The low prevalence of HCV and HIV infections observed confirms the trend toward a decline of both incidence already observed in France [32,33,34, 50] and in other countries [51]. Since we have shown, after others, that risk-taking is not associated with a clear understanding of viral contaminations, this trend cannot be attributed to changes in behavior following a rational risk analysis. It is more likely that the lasting impact induced by the AIDS epidemic on behaviors followed a group mimicry which can be likened to a heuristic strategy [52] known to spread among social networks like epidemics [53,54,55,56]. Its impact was favored by access to syringes (in France as early as 1987), OST (in France universal and free access in 1996), and other harm reduction programs where DUs meet care providers. In spite of these positive findings, we can conclude that the control of the HCV epidemic will not come by improving the delivery of targeted prevention message. They will never have the efficacy of the early AIDS messages that had all the characteristics required of a message to perform [57]; it was simple (HIV infection led to death), unexpected (people paid attention), concrete (it was understood and remembered), credible (people agreed and believed), and emotional (people feared) and led people to act (a credible story was told with a simple solution: condoms and sterile works). In addition, access to sterile works was considered satisfying by more than four fifth of injectors and will be difficult to improve significantly. Last, limited access to DAA to the most advanced liver diseases, besides its inefficiency to control the epidemic, maintains the confusion of the messages. Treatment of what is presented as a life-threatening disease would be eligible to only one third of infected UDs if their contamination is old enough to result in a severe liver disease, and, even in that case, the continued use of drugs or alcohol could be sufficient to deny it [13, 58, 59].

Conclusion

As was proposed for HIV and HCV [60, 61], a universal access to DAA is the best approach to impact significantly the course of the epidemic, provided that most infected DUs are screened and treated for a period short enough to prevent reinfection.

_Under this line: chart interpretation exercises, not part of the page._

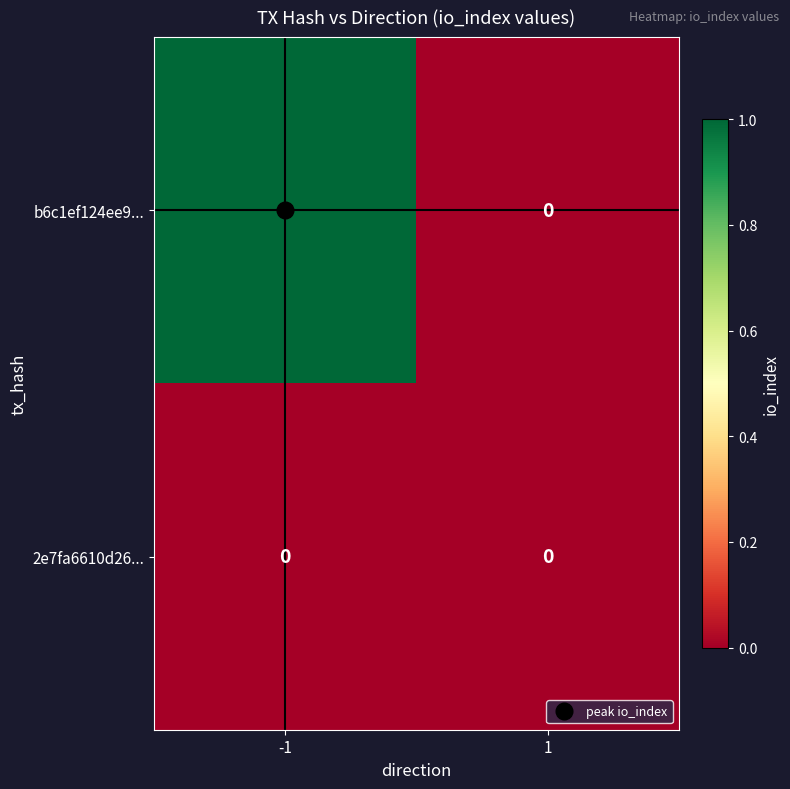

Is the value of b6c1ef124ee9... at -1 greater than the value of 2e7fa6610d26... at 1?

Yes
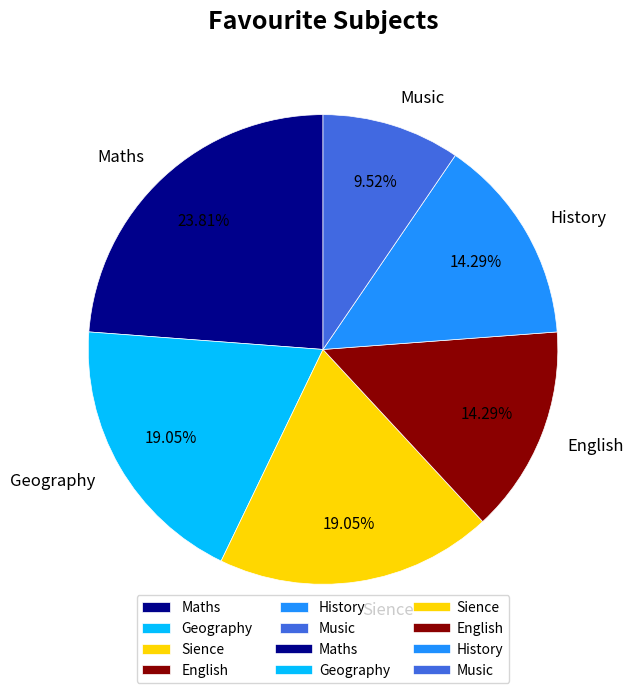

Which slice is the largest?

Maths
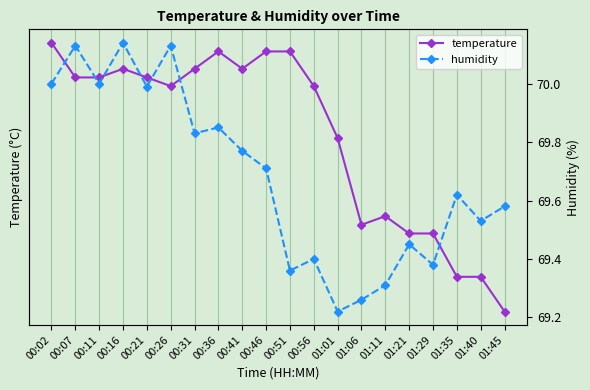

Which series has the largest total across all categories?

humidity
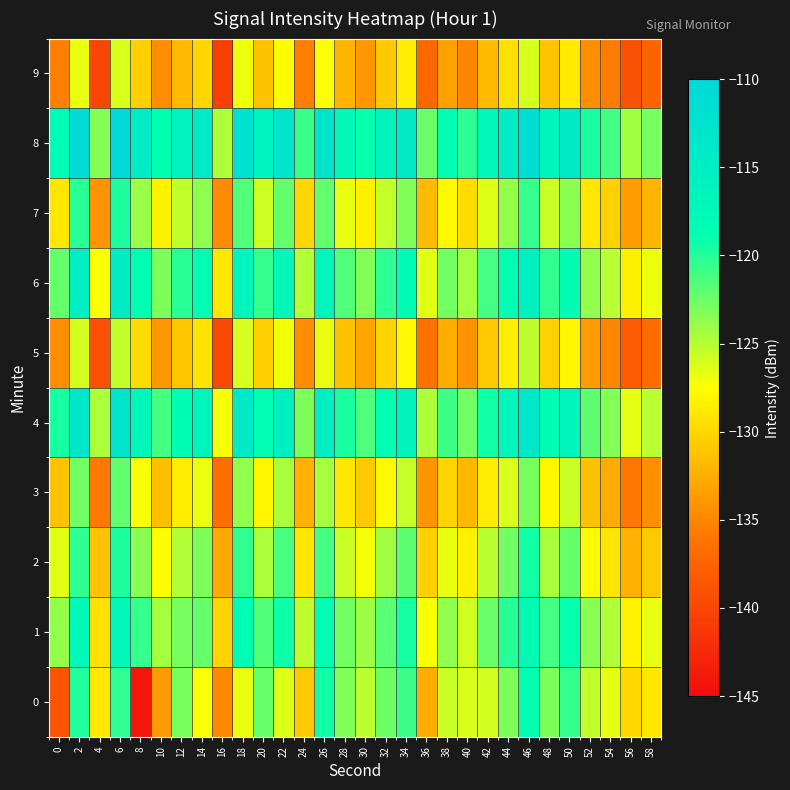

At which category is the sum across all series the highest?

6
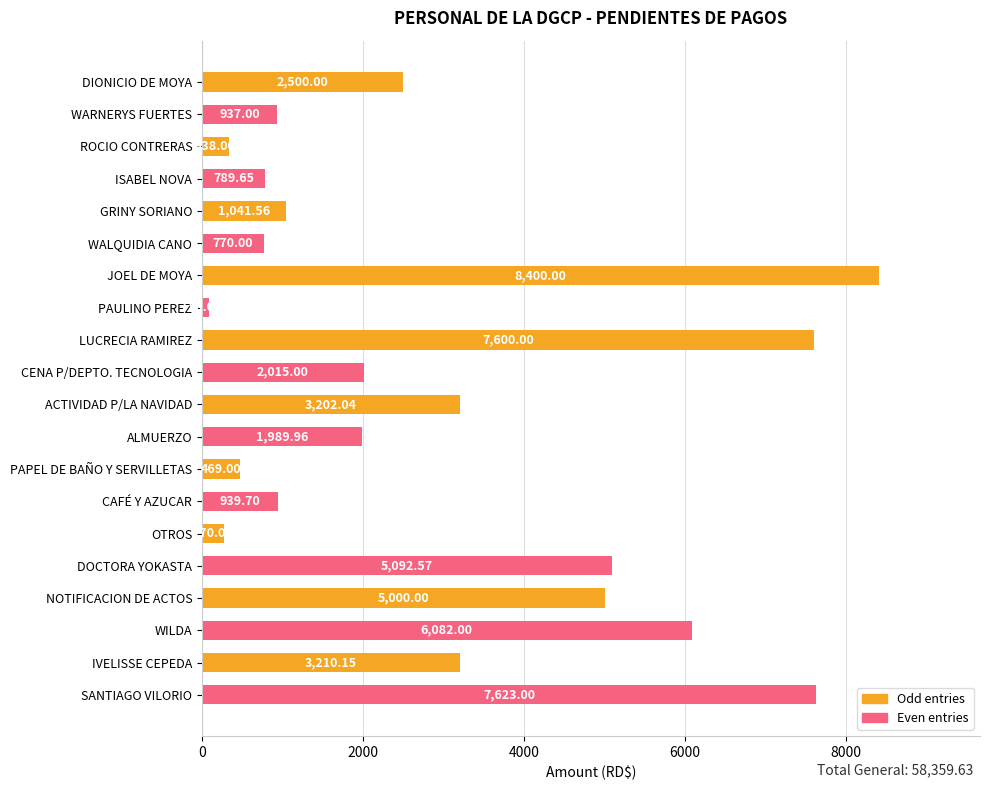

What is the difference between the second highest and minimum values?

7533.0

We have demonstrated that in a large French city where services are exceptionally developed and free, this objective may not be achieved due to a too small active investment of the DUs. We have to move from a predominant selective screening of DUs attending SDUs to a screening of its entire population. Considering the results of our RDS investigation which is a kind of conditional cash transfer, we believe that this approach could be a solution. With resources much lower than those needed to fund outreach teams, it would be able to recruit UDs who are not interested in SDUs’ offers. The nudge [62, 63] would be the association, that has been effective, of a cash incentive, participation in public health action, and the opportunity to tell one’s story. Providing respondents with an HCV education opportunity, that was not supplied by our study [21], should, with the possible access to an effective treatment through a shared decision [64], improve the rate of acceptance of HCV screenings and treatments. This access, possible in France, removes any concern about the ethical nature of this incentive. This approach would have the additional benefit of improving SDUs through a better knowledge of drug use and DUs’ expectations in the targeted area, and the induced behavioral changes could spread among the DU community through peers’ example [53,54,55,56, 65]. Conditional cash transfer has already been successfully used for diverse health programs [66,67,68,69]. This hypothesis will need an actual study to be verified.